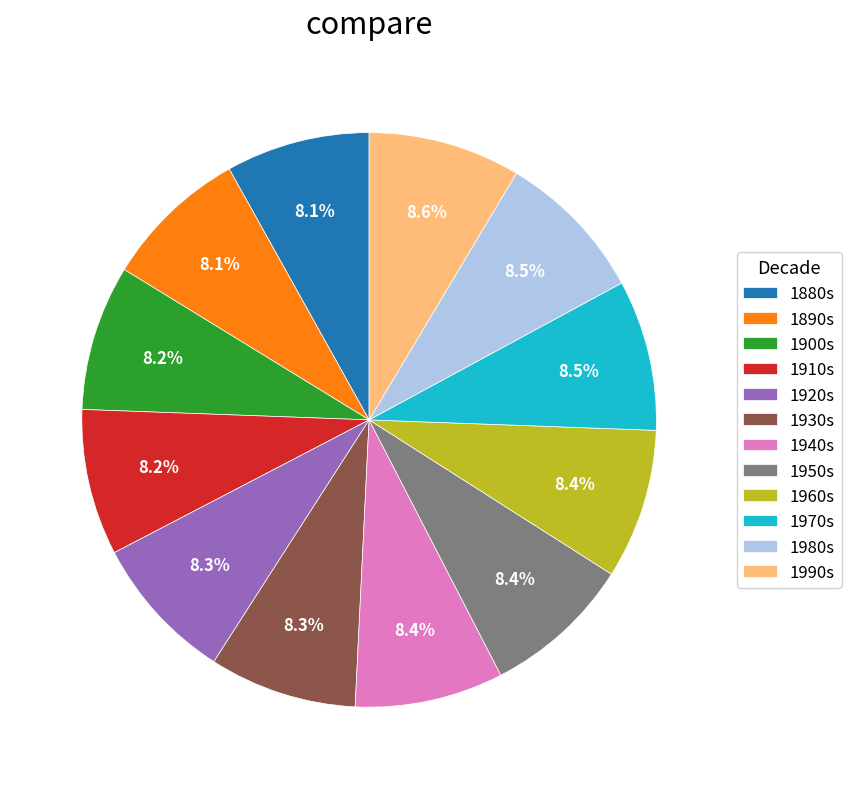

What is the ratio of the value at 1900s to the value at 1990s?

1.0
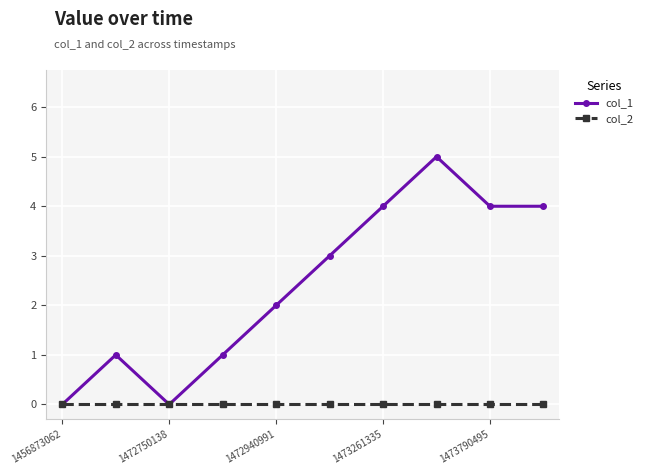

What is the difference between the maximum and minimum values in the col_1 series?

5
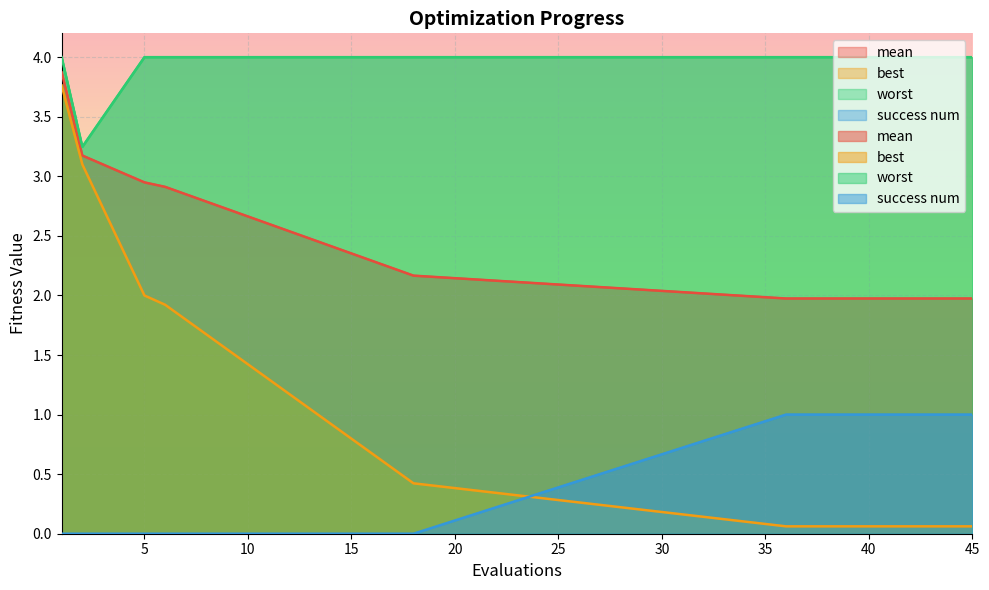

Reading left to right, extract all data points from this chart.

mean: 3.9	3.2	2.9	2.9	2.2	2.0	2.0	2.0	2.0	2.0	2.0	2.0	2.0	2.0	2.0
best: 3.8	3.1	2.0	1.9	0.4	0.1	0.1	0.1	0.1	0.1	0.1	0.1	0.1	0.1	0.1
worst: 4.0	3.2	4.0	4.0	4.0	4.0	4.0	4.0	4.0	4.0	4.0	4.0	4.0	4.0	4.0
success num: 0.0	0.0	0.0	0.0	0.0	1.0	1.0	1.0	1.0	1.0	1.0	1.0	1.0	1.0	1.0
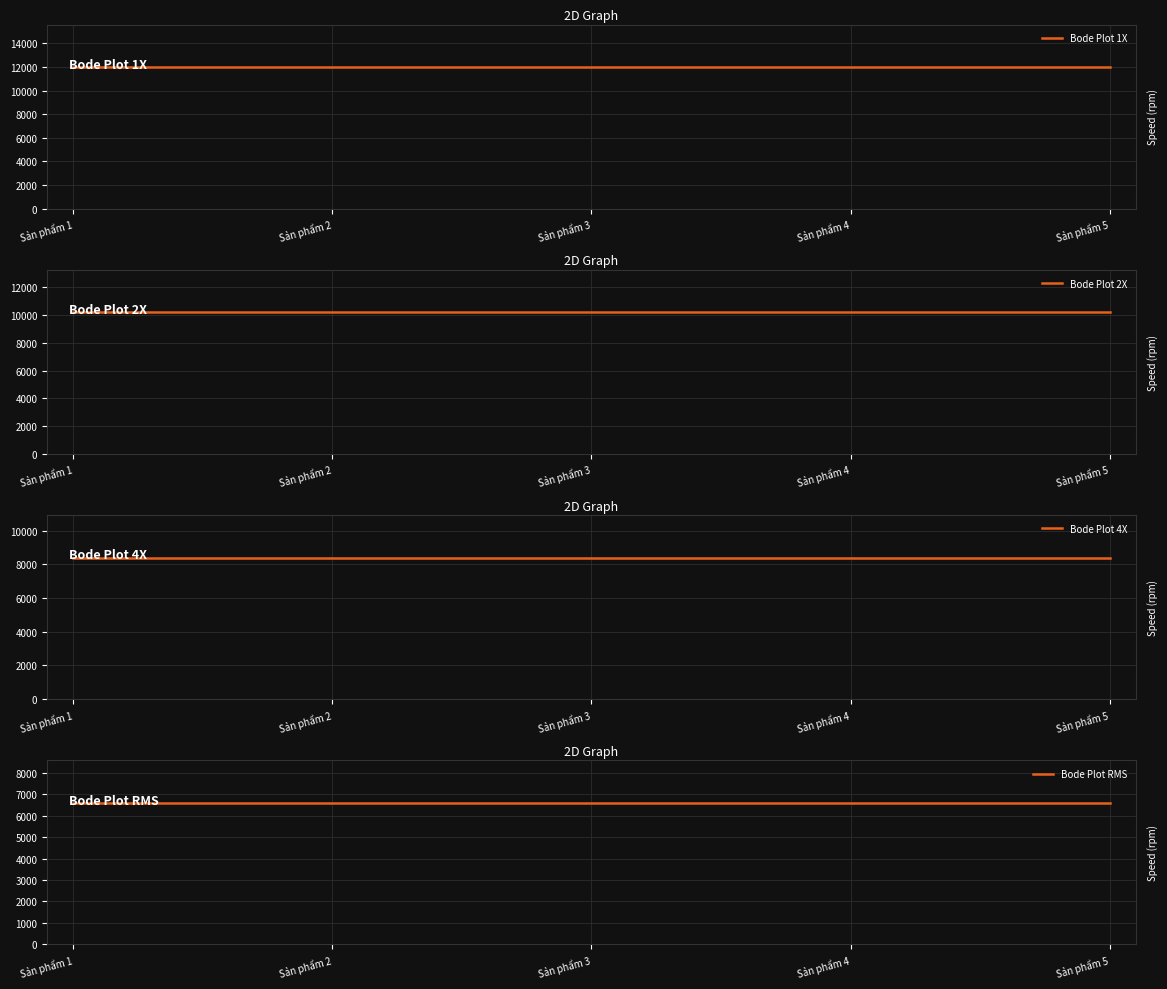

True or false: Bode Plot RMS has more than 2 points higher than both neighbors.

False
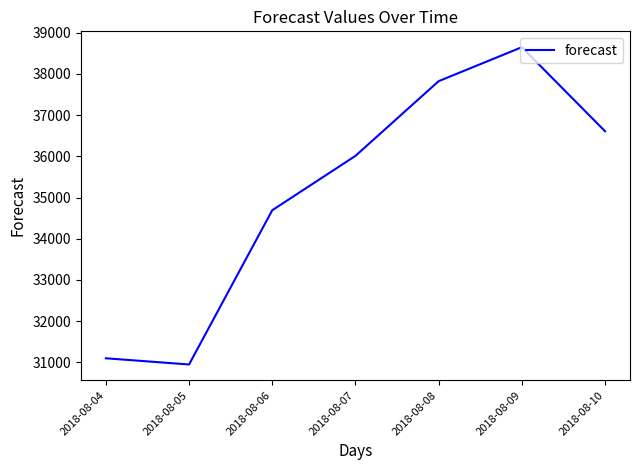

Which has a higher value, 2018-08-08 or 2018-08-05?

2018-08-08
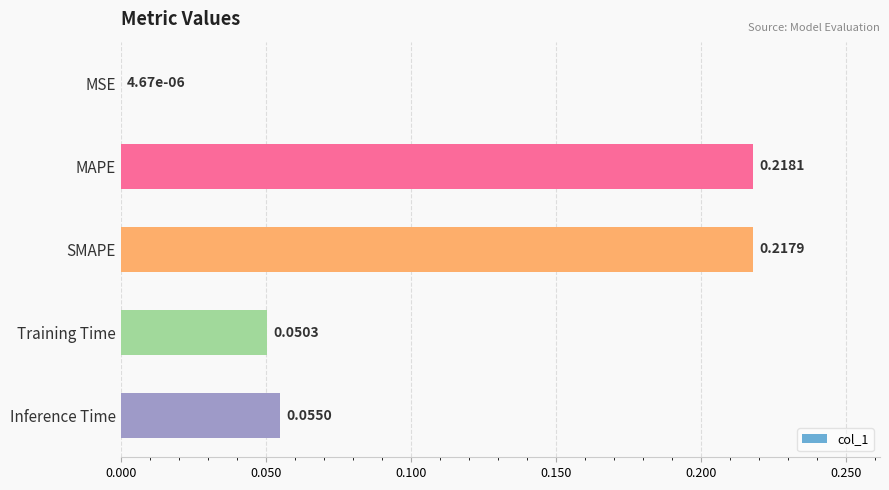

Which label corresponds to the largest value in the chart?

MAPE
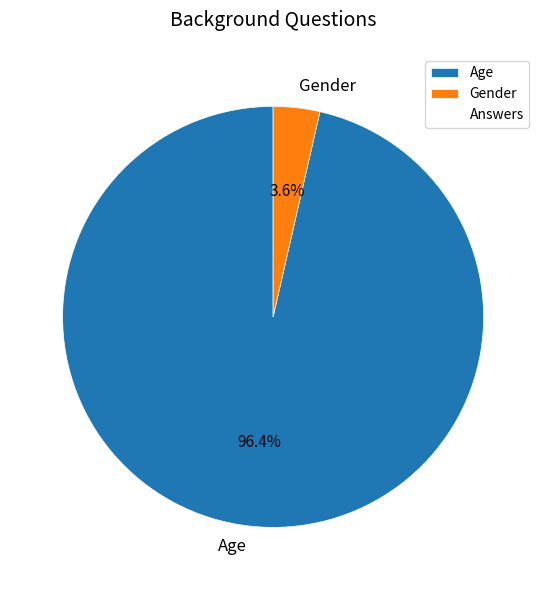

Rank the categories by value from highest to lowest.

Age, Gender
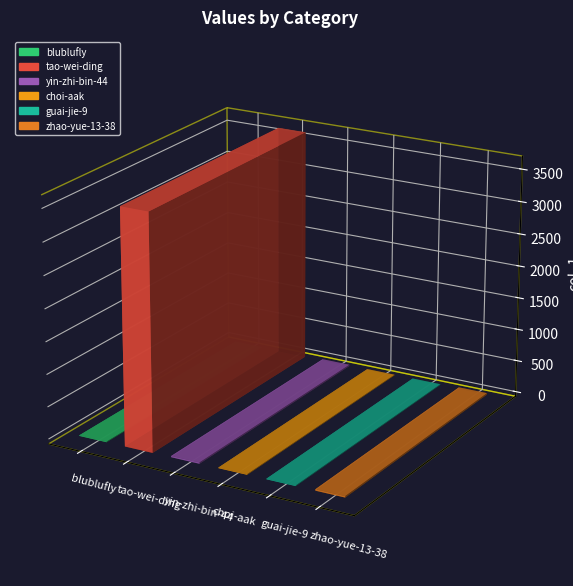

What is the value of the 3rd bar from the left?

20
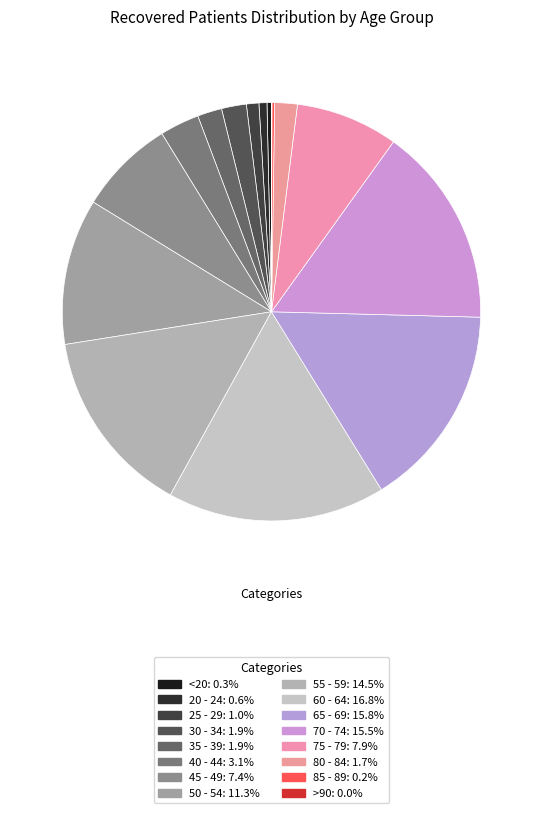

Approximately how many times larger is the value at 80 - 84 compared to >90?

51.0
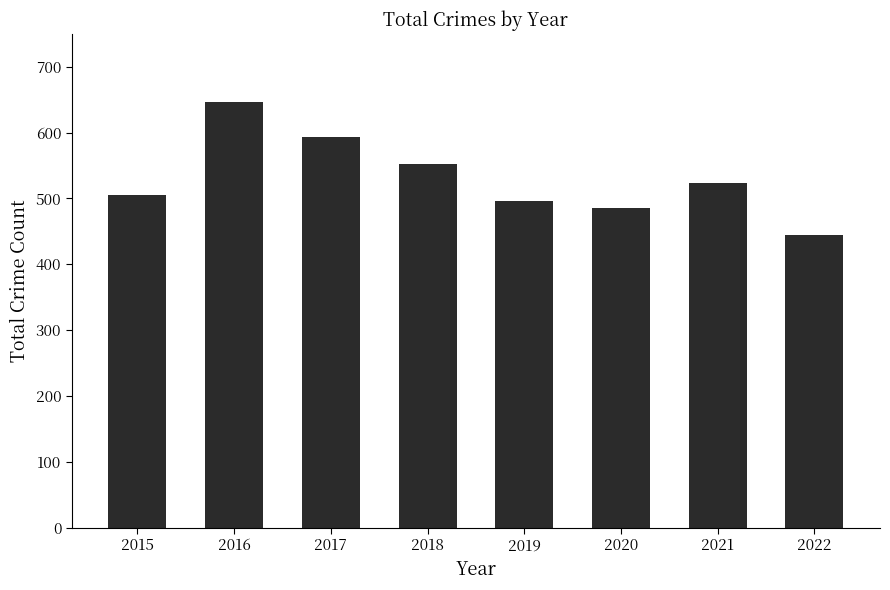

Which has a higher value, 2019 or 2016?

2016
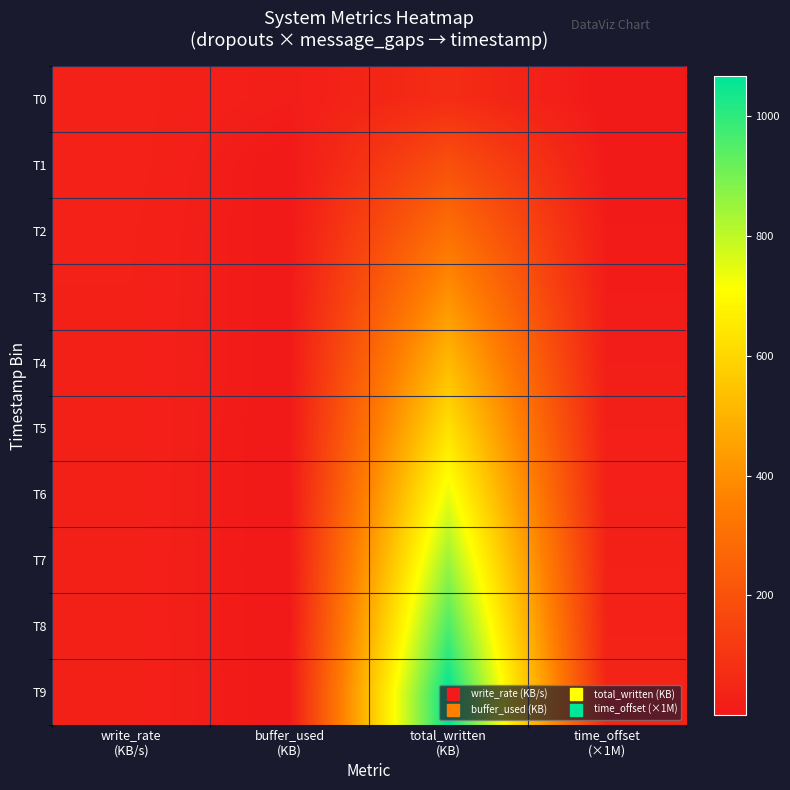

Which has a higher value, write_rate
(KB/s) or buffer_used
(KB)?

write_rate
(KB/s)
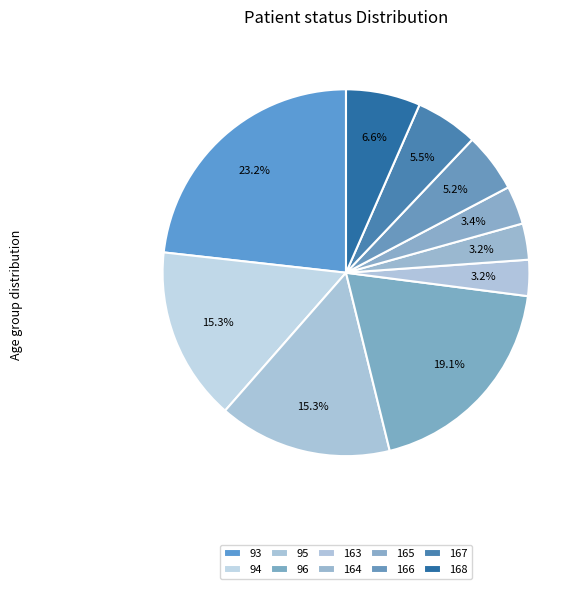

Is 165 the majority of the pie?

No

## Your task
Copy the lines above word for word, from the line with "What is the difference" through the last line, and leave out the pictures.

## Answer below
What is the difference between the maximum and minimum values in the col_1 series?

5

Reading left to right, extract all data points from this chart.

mean: 3.9	3.2	2.9	2.9	2.2	2.0	2.0	2.0	2.0	2.0	2.0	2.0	2.0	2.0	2.0
best: 3.8	3.1	2.0	1.9	0.4	0.1	0.1	0.1	0.1	0.1	0.1	0.1	0.1	0.1	0.1
worst: 4.0	3.2	4.0	4.0	4.0	4.0	4.0	4.0	4.0	4.0	4.0	4.0	4.0	4.0	4.0
success num: 0.0	0.0	0.0	0.0	0.0	1.0	1.0	1.0	1.0	1.0	1.0	1.0	1.0	1.0	1.0

True or false: Bode Plot RMS has more than 2 points higher than both neighbors.

False

Which has a higher value, 2018-08-08 or 2018-08-05?

2018-08-08

Which label corresponds to the largest value in the chart?

MAPE

Rank the categories by value from highest to lowest.

Age, Gender

What is the value of the 3rd bar from the left?

20

Approximately how many times larger is the value at 80 - 84 compared to >90?

51.0

Which has a higher value, 2019 or 2016?

2016

Which has a higher value, write_rate
(KB/s) or buffer_used
(KB)?

write_rate
(KB/s)

Is 165 the majority of the pie?

No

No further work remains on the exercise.